Susan Kim, a writer for the United Methodist Church suggests ways not to respond:
• Don’t jump from your couch and drive to the site unless you have experience or skills needed.
• Don’t give the shirt off your back. Old clothes are seldom needed and often become a problem.
• Don’t believe that recovery only takes a few days. This will be an ongoing effort for years.
After participating in several disaster relief missions and leading our church through others, here is my top 10 list:
Pray strategically individually and through a group or church. It will be a few weeks before most people can enter the area. Use that time to seek God’s guidance.
Give generously or set aside funds as part of your preparation. These funds can either go to an established charity or set aside for a special project. Contact leaders to see what’s being organized either through your denomination or other connections. For United Methodists there is UMCOR and Annual Conference.
Research organizations to see what’s needed and what others are doing. An individual could join a group or church already experienced in disaster relief and offer valuable assistance.
Assess resources: what talents and skills can be utilized? You may have an experienced plumber or electrician in your group or church who could be a critical part of your team.
Choose something whether a project or organization or group that you want to support. Then communicate information about your choice.
Promote creatively through every available communication channel including social media to allow other people outside your group or church an opportunity to participate. Provide updates whenever possible. Frequent communication is a vital part of maintaining the enthusiasm and morale of everyone as well as recruiting new volunteers.
Build relationships with those you are helping. Learn their story and maintain contact so that progress can be reported and celebrated.
Think long-term as well as short-term when it comes to providing resources and help. Short-term provides needed emergency aid while long-term helps with the difficult process of rebuilding.
Melissa Crutchfield a disaster response leader for the United Methodist Church writes: “Disaster is an issue of poverty because disasters tend to impact poverty-stricken communities the most. The reason people rebuild their houses along the coastline in poor fishing communities may be because they aren’t able to afford any other option. Accompanying a community through all the phases of disaster recovery requires a long-term commitment. It is only after the injured have been treated, the hungry fed, and the thirsty provided with clean, potable water that recovery begins. Long after the rubble-strewn streets have been cleared and houses rebuilt, we may still be called to walk side-by-side with disaster survivors while they make their communities stronger and better prepared for the next calamity.”

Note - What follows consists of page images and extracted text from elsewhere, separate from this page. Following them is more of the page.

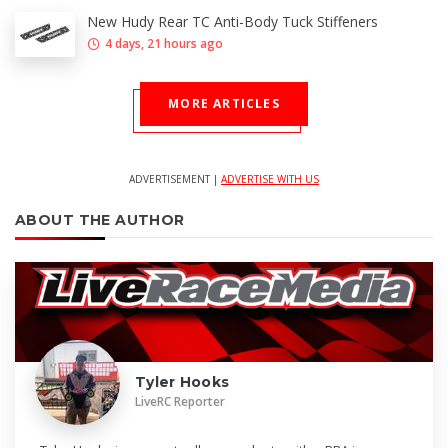
New Hudy Rear TC Anti-Body Tuck Stiffeners
4 days, 21 hours ago
MORE ARTICLES
ADVERTISEMENT |
ADVERTISE WITH US
ABOUT THE AUTHOR
Tyler Hooks
LiveRC Reporter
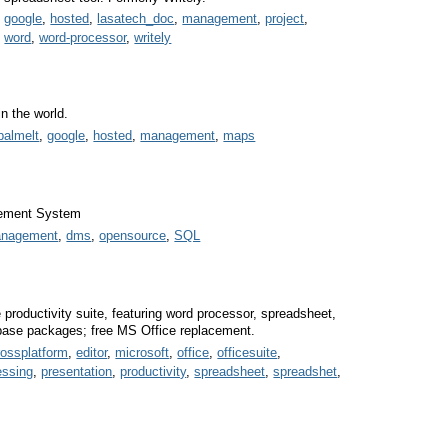
,
google
,
hosted
,
lasatech_doc
,
management
,
project
,
,
word
,
word-processor
,
writely
n the world.
balmelt
,
google
,
hosted
,
management
,
maps
ement System
anagement
,
dms
,
opensource
,
SQL
e productivity suite, featuring word processor, spreadsheet,
abase packages; free MS Office replacement.
rossplatform
,
editor
,
microsoft
,
office
,
officesuite
,
essing
,
presentation
,
productivity
,
spreadsheet
,
spreadshet
,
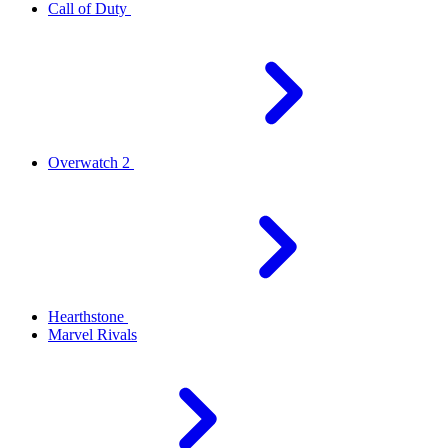
Call of Duty
Overwatch 2
Hearthstone
Marvel Rivals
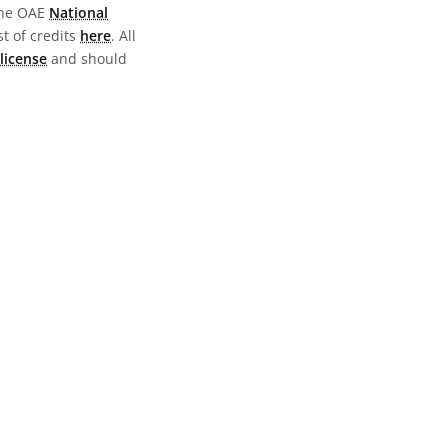
the OAE
National
st of credits
here
. All
license
and should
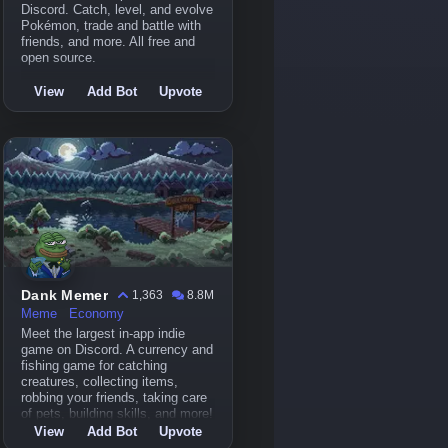
Discord. Catch, level, and evolve
Pokémon, trade and battle with
friends, and more. All free and
open source.
View
Add Bot
Upvote
Dank Memer
1,363
8.8M
Meme
Economy
Meet the largest in-app indie
game on Discord. A currency and
fishing game for catching
creatures, collecting items,
robbing your friends, taking care
of pets, building skills, and more!
View
Add Bot
Upvote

Bishop Hope Morgan Ward oversees much of North Carolina and is actively involved with helping churches and communities recover. She recently wrote a prayer for those in the damaged areas: “Loving God, the source of strength and restoration and healing, we pray together for all who suffer in our communities today. In the wake of wind and waves, destruction and flooding, make your presence known through our generosity to our neighbors, near and far. Give us the vision and patience to live and labor faithfully through this season of response and recovery. As we clean up and rebuild, give us your joy and peace. Give us above all the love for one another that is your best gift always. In the name of the Triune God, we pray. Amen.”